Suriye’de züccaciye üzerine 30 yıl ticaret yapmış, 6 mağazasıyla iyi paralar kazanmış. Sonra savaş çıkmış, film bitmiş.
Eşi, iki çocuğu, ailesi savaşta öldüğü için sahip çıktığı yeğeni ve bir miktar sermayesiyle Türkiye’ye gelmiş Muhammed Bey.
Çeşitli işlerde çalışmış, Türkçe öğrenmiş. Sonra bildiği işi, züccaciyeyi ülkemizde yapmaya karar vermiş ve bu mağazayı açmış.
Muhammed Bey’i sadece birkaç aydır tanıyorum. Hani özlediğimiz İstanbul beyefendileri vardır ya, aynısı. Oturması, kalkması, konuşması, ticaret ahlakı…
Bugün mağazasında sohbet ederken iki kadın ve 12 yaşlarında bir çocuk girdi içeri. Ürünlere baktılar. Birkaç parça beğendiler, tezgâhtara sordular, kenara ayırdılar. Her şey gayet güzel.
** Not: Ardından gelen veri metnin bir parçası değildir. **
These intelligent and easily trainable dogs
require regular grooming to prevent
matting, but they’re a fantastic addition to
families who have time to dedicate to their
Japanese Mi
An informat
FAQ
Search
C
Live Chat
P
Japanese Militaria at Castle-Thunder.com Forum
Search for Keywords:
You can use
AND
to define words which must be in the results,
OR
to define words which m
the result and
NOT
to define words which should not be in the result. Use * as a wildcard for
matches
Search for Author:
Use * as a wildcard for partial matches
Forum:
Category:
O esnada Muhammed Bey, kasanın arkasında oğlu Abdullah ile Arapça bir şeyler konuştu. Bunu duyan kadın şöyle bir baktı kasaya doğru, “ay bunlar Suriyeli mi,” dedi yanındaki arkadaşına. “Evet efendim, mağazamızın yatırımcıları Suriyeli,” diyerek müdahil oldum konuya
Kadın elindeki ürünleri bıraktı, çocuğunun kolundan tuttu, yüzünde tiksinen bir ifadeyle kasaya doğru bakarak “ayyy kuruşum nasip olmasın bunlara,” diyerek çıktı mağazadan.
Muhammed Bey’e baktım. 50 yaşında adam neredeyse ağlayacak. Gözleri bulutlandı, dudakları falan bir titredi. “Boşver be abicim, cehaletin memleketi olmaz, bizde de var bol miktarda,” diyerek gittim yanına.
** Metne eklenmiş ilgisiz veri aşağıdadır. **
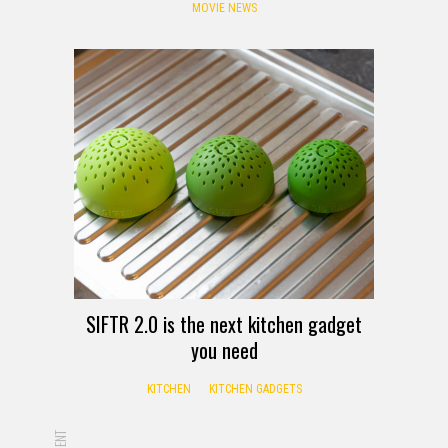
MOVIE NEWS
SIFTR 2.0 is the next kitchen gadget
you need
KITCHEN
KITCHEN GADGETS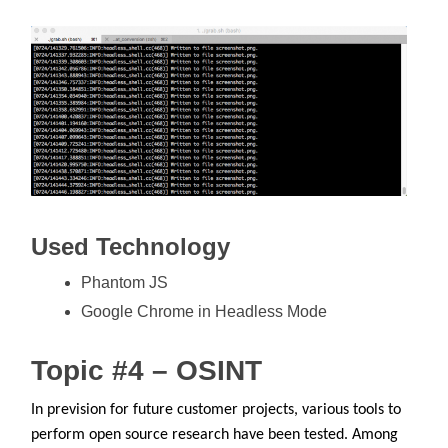
Used Technology
Phantom JS
Google Chrome in Headless Mode
Topic #4 – OSINT
In prevision for future customer projects, various tools to
perform open source research have been tested. Among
O kadın bu yazıyı okumayacak ama içimde kalmasın. Sen o kıymetli kuruşlarının tamamını versen tamir edemezsin bu adamın kırılan kalbini ablacım. İnsan kınadığını yaşamadan ölmezmiş. Bir gün vatansız kaldığında umarım düşünürsün bu mağazada kurduğun o aşağılık cümleyi.
Vatansız kalmanın ne olduğunu yaşamadan bilemezsiniz. İt kopuk her ülkede olduğu gibi Suriye’de de var. Sokaklarda dikkat çekenler de onlar. Asıl zengin Suriyeliler Avrupa’ya gittiler zaten. Türkiye’de yatırım yapan, katma değer sağlayan çok Suriyeli tanıyorum. Muhammed Bey bunlardan sadece biri.
Ve bu adamları dışlayarak, aşağılayarak sadece biz kaybederiz. Hem para kaybederiz hem de insanlığımızı. Yapmayın.